There are a couple of things to note here. The magic happens on the await expect(page).toHaveScreenshot line. This makes Playwright take a screenshot and compare it against a stored screenshot. If no screenshot with this name exists, it will fail the test and you have to first generate a screenshot by running your suite with --update-snapshots.

Second, there is some complication involved with taking full page screenshots. My website lazy-loads images, which means some images aren’t loaded when the page is sufficiently long. I wouldn’t care so much about that if it wasn’t flaky whether some images are loaded or not. I noticed that sometimes particular images were loaded and sometimes not, which defeats the purpose when trying to look for pixel differences between snapshots. For this purpose, you’ll notice the whole scrolling logic in the test: I scroll down the whole page 200 pixels at a time to ensure all images are loaded in.

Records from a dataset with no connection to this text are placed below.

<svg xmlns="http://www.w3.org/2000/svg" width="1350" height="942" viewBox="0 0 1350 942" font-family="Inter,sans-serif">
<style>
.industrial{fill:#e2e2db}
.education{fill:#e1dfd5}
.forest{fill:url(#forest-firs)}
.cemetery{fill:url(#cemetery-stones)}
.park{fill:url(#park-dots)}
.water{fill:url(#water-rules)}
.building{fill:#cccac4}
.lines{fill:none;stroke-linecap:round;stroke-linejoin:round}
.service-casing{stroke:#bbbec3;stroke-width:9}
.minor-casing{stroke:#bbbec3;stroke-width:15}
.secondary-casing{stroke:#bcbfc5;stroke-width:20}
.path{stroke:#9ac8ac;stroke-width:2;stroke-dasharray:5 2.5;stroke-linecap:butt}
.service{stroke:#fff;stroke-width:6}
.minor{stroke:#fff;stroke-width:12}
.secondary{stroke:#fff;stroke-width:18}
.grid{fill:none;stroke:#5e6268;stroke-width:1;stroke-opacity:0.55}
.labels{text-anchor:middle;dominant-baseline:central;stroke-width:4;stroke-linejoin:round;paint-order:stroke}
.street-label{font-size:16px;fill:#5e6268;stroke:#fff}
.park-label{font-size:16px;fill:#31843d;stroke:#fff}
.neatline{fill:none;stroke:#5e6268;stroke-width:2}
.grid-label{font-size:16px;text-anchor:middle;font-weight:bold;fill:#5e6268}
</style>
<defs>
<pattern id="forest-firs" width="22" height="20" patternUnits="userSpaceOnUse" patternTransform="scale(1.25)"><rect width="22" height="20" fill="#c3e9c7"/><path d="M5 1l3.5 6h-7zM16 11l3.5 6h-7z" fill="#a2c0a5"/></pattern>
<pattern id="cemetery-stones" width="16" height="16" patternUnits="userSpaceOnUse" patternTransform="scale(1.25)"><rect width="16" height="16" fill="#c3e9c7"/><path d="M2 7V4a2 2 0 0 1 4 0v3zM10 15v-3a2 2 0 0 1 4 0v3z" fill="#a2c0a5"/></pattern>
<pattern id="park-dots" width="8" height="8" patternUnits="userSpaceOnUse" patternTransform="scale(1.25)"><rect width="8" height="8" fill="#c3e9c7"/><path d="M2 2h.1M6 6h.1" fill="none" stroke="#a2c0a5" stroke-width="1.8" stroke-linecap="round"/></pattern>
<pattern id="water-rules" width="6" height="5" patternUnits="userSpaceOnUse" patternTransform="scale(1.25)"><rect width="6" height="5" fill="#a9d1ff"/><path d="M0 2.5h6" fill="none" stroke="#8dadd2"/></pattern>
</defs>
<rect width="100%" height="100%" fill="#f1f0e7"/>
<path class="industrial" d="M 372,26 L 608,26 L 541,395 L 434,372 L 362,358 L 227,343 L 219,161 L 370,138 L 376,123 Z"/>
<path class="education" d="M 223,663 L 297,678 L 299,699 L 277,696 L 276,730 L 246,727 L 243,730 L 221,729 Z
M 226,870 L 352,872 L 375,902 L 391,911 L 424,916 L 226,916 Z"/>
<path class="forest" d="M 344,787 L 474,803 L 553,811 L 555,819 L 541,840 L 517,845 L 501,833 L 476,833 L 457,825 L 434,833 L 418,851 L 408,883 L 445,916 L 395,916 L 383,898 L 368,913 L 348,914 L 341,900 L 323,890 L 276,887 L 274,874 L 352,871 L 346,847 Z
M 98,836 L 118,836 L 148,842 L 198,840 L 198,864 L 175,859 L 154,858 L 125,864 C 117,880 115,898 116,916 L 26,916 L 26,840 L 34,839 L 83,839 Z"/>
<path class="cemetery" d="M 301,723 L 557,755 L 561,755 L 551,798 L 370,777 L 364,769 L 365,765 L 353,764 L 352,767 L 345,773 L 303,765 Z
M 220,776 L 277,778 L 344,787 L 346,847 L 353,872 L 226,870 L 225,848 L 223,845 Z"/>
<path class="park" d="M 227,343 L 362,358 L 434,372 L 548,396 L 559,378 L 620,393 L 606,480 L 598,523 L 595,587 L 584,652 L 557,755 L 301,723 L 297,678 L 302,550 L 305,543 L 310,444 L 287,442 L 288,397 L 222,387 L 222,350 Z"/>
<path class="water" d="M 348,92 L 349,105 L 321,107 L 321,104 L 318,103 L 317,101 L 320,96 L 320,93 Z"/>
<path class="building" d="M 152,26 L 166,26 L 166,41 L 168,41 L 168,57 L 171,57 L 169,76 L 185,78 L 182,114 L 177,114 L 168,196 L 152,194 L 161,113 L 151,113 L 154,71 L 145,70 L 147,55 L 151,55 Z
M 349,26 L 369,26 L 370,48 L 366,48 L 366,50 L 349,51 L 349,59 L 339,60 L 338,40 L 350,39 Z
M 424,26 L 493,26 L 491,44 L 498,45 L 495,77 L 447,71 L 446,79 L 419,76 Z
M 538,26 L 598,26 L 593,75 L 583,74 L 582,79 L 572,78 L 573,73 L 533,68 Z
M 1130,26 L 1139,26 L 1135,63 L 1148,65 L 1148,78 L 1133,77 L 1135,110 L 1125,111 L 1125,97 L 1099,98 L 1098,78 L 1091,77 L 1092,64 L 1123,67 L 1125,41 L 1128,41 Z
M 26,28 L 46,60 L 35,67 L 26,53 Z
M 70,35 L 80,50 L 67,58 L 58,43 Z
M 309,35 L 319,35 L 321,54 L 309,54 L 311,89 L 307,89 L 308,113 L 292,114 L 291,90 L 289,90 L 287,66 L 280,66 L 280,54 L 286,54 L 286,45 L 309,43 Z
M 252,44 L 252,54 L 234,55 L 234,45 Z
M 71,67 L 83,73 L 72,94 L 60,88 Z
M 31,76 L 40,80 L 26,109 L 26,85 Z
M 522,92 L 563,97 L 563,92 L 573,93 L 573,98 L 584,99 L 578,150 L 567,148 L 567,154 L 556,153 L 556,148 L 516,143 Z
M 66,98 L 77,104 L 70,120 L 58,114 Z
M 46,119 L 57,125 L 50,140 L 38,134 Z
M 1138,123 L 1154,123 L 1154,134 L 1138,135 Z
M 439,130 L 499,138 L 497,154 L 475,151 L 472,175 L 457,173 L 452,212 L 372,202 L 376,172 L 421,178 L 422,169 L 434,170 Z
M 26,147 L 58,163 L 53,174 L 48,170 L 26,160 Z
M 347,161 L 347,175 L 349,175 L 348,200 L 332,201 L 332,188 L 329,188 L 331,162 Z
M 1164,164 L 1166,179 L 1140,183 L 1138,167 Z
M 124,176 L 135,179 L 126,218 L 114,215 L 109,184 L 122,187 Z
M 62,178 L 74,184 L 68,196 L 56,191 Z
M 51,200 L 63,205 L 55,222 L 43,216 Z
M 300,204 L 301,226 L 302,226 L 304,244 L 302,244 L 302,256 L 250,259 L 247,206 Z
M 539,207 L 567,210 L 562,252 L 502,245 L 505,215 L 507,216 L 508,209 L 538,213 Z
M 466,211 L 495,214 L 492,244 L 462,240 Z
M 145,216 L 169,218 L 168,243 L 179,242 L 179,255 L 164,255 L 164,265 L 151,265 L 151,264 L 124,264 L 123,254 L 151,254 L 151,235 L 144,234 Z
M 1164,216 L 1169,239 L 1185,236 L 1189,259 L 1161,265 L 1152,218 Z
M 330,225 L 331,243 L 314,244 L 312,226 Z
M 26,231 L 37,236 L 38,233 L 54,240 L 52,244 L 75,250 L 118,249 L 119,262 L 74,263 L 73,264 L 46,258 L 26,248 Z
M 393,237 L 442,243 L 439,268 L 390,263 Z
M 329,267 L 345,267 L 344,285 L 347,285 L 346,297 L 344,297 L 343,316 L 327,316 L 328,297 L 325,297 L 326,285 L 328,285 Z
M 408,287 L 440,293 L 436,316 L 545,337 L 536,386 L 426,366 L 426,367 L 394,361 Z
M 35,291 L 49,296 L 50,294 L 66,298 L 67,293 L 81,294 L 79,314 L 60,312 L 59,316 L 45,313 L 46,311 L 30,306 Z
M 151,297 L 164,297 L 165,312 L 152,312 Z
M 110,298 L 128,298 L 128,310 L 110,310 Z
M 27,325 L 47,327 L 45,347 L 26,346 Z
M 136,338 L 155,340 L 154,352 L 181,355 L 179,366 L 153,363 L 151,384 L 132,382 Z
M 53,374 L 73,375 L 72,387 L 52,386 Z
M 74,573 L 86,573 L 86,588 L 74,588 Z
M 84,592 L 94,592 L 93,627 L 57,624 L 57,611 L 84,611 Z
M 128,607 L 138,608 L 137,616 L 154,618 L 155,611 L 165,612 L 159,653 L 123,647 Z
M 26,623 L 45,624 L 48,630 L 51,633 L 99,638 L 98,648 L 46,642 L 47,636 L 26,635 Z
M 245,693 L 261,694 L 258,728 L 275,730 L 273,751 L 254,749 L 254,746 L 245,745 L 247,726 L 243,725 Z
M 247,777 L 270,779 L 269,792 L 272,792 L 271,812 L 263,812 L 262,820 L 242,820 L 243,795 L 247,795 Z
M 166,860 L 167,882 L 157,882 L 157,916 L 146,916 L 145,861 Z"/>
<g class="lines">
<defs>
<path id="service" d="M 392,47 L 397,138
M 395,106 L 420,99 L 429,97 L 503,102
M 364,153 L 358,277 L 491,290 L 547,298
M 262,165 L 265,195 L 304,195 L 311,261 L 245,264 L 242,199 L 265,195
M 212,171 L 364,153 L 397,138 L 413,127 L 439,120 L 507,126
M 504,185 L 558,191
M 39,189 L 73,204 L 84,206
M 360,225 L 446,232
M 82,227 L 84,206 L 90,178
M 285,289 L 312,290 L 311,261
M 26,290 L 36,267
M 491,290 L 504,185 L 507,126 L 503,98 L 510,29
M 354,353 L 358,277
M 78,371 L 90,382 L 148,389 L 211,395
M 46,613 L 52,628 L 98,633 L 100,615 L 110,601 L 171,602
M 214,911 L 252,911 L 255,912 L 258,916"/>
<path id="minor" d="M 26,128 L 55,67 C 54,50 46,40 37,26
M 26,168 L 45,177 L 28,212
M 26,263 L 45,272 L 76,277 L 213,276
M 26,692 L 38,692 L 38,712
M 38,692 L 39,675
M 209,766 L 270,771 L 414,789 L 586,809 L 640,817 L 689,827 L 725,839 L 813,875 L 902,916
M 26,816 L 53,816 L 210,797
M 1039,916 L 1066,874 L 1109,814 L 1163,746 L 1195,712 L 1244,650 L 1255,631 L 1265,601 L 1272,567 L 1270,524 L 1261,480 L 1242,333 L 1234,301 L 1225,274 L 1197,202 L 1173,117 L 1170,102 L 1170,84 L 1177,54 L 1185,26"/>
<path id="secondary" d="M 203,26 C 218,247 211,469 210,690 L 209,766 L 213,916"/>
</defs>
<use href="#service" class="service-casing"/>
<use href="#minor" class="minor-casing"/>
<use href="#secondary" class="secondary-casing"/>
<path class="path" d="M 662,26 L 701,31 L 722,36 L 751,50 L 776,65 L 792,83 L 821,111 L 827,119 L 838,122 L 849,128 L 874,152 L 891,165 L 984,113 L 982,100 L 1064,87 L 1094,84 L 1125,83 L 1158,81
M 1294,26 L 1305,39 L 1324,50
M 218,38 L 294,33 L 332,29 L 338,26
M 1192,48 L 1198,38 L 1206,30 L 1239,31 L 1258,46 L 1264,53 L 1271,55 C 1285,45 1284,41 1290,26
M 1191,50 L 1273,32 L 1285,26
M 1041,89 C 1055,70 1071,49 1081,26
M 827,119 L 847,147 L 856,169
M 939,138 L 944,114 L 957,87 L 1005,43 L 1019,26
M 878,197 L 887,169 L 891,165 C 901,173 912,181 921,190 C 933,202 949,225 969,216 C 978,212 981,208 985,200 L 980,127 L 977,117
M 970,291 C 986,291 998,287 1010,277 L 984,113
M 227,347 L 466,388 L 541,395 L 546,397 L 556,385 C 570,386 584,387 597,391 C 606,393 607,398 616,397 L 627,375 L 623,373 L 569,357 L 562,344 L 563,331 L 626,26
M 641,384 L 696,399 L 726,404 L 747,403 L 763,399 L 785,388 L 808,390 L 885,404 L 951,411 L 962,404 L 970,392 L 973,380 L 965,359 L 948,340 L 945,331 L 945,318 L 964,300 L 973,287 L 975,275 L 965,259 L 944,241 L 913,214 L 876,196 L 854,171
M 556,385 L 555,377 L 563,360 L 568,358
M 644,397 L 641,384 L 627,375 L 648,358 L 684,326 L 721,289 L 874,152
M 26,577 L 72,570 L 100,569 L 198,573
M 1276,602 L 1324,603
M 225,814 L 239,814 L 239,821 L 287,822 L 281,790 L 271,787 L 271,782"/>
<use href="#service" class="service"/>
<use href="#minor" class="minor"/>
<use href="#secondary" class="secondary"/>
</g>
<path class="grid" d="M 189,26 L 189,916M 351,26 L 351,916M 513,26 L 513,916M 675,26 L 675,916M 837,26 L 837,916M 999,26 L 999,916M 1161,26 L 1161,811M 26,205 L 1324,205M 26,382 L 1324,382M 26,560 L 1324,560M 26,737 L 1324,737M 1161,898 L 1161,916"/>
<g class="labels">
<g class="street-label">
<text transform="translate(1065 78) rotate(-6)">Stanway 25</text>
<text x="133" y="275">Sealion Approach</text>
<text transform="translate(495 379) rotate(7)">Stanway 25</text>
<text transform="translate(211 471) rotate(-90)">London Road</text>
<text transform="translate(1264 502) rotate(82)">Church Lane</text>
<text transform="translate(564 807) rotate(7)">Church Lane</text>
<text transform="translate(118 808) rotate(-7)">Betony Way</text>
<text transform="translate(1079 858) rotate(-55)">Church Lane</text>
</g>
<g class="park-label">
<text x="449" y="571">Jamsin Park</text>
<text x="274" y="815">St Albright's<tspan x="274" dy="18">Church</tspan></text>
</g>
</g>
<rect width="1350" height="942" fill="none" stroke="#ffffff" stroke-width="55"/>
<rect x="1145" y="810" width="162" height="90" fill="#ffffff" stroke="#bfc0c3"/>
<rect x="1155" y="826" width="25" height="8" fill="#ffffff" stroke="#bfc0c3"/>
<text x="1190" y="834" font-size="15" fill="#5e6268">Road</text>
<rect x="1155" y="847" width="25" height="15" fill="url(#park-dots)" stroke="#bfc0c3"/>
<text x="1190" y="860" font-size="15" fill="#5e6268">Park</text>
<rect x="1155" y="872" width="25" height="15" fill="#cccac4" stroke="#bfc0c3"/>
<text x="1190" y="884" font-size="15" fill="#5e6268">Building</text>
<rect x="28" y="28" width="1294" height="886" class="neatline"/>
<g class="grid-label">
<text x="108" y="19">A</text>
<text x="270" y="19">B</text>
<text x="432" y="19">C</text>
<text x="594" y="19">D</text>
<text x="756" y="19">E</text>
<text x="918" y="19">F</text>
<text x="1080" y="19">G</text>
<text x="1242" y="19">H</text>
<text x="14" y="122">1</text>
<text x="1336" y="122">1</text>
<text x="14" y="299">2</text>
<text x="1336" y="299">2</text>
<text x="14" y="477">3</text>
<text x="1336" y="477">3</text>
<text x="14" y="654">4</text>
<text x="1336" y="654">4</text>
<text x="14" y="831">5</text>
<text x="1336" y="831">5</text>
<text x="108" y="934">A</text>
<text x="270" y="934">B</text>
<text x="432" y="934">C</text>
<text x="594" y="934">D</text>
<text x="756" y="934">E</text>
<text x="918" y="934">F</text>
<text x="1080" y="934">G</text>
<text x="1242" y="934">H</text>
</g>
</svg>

Lastly, the list of pages I want to test are statically listed in the notes variable. At first, I actually generated this dynamically by programmatically visiting the index page and then extracting all linked targets. In the current design of the site, this yields exactly all subpages. Another way would be to expose an “endpoint” in the site that produces all the pages in the notes collection. Both approaches have the benefit of not requiring me to update the list manually when I publish a new note, but come with the downside that I need to execute all tests in a single Playwright test.

You see, this test-inside-for-loop you can see above only works as expected when the array to iterate over is statically known. In the dynamic approaches I can’t do that. And then you have to deal with the test failing once the first screenshot doesn’t match, instead of getting a nice summary in the case where each page is its own clean test.

Workflow

So how do I use this? It would be easy to over-engineer it and run this in CI periodically or build it into my deployment script. Instead, I decided to keep it simple and stupid. I have this setup with the images checked into the same repo as the website itself and I run the tests whenever I feel like I’ve made changes that could affect some other part of the site. There is no point in burning energy by running them on every commit or constantly failing my deployment just to confirm that changing a typo on a page does in fact cause visual changes.

With such simplicity in mind, it’s easy to add real value to my workflow with maybe 2 hours of effort. I need to do more things like it.